On Saturday he participated in a competition that was part of a regional series. Talent from out of town came to try to lock down a spot in the finals this December in the Twin Cities. Because of the heightened competition, the course was more challenging. Despite this he did great. If not for his warn out slippery tennis shoes, which I thought we had just purchased but were a bit old, he would not have had to settle for scaling the 8-foot wall and would have got full points for the 10-foot wall. He also fell off of the last obstacle of the course, which was was pretty tough and he had never done it before. He collected 25 of 30 points and got 7th place out of 19 boys in the 6-7 year old division.

He didn't get anything except that nagging pain of failure.
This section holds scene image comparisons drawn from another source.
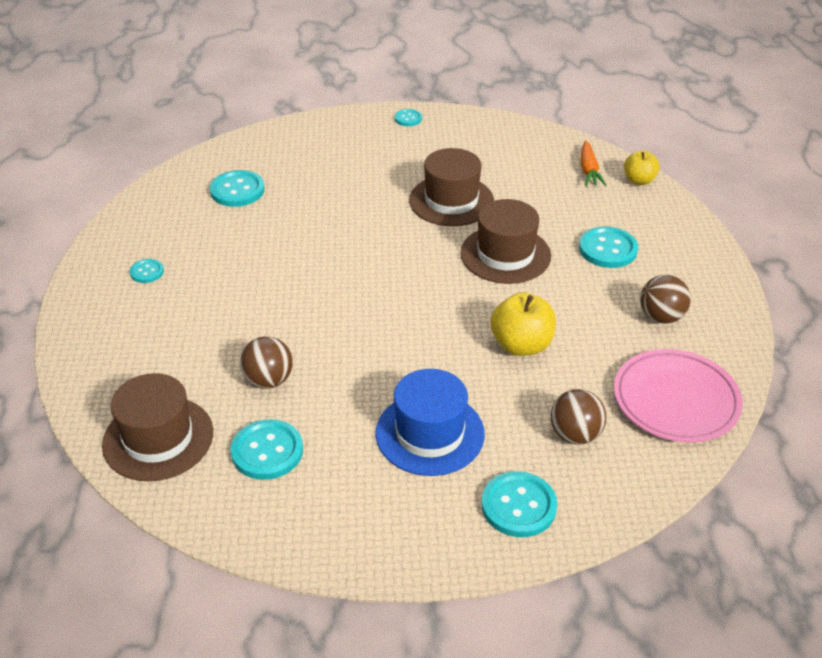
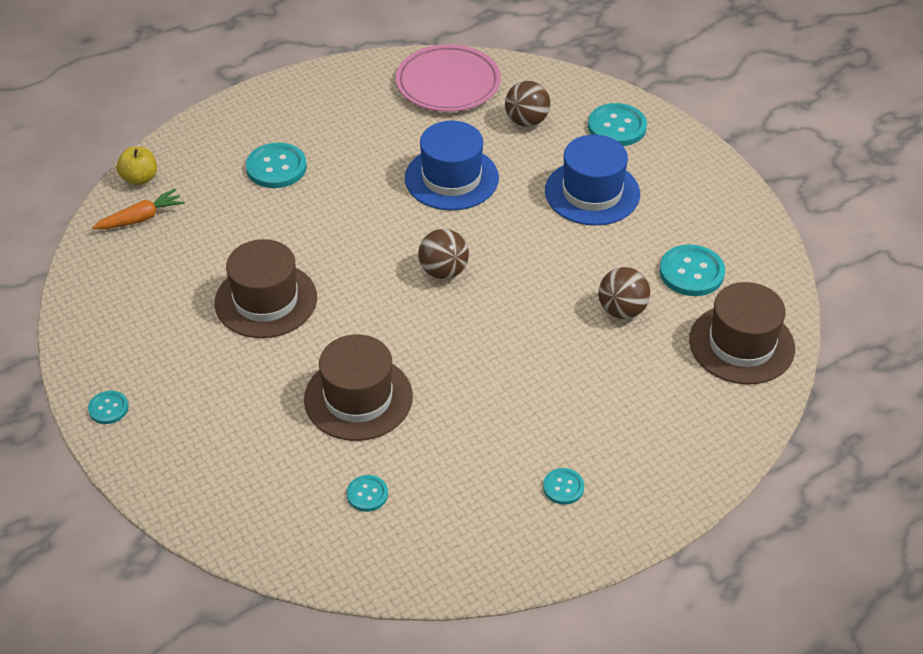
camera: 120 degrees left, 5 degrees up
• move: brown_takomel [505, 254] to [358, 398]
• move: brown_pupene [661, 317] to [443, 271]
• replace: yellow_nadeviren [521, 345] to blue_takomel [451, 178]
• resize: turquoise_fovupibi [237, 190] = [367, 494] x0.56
Everyone, no matter how long their parents shield them from it or how many participation ribbons they get for trying, eventually loses and gets nothing. I'm just glad my son had it happen at a younger age.

My daughter Jackie plays softball and has two trophies and a medal. The two trophies were for showing up. One of them holds an old ball and the other holds her necklaces. They are nothing more than souvenirs. She told me the medal means much more to her, even though it has no inscription of the year or team or league. She knows exactly what it is from because it is special. That team battled back and won a league championship. I remember it because it was the summer her mom went through breast cancer treatment. I also remember that Rockley's ninja coach, Jason, was also a coach of Jackie's victorious softball team.

Rockley took his first ninja failure well. He didn't cry when his name wasn't called to the stand but I could see it on his face that he didn't like it. There was no medal to add to his collection this time. No consolation prize. Just the fuel of failure to help him succeed next time.

But mostly he just wanted chicken nuggets when it was done.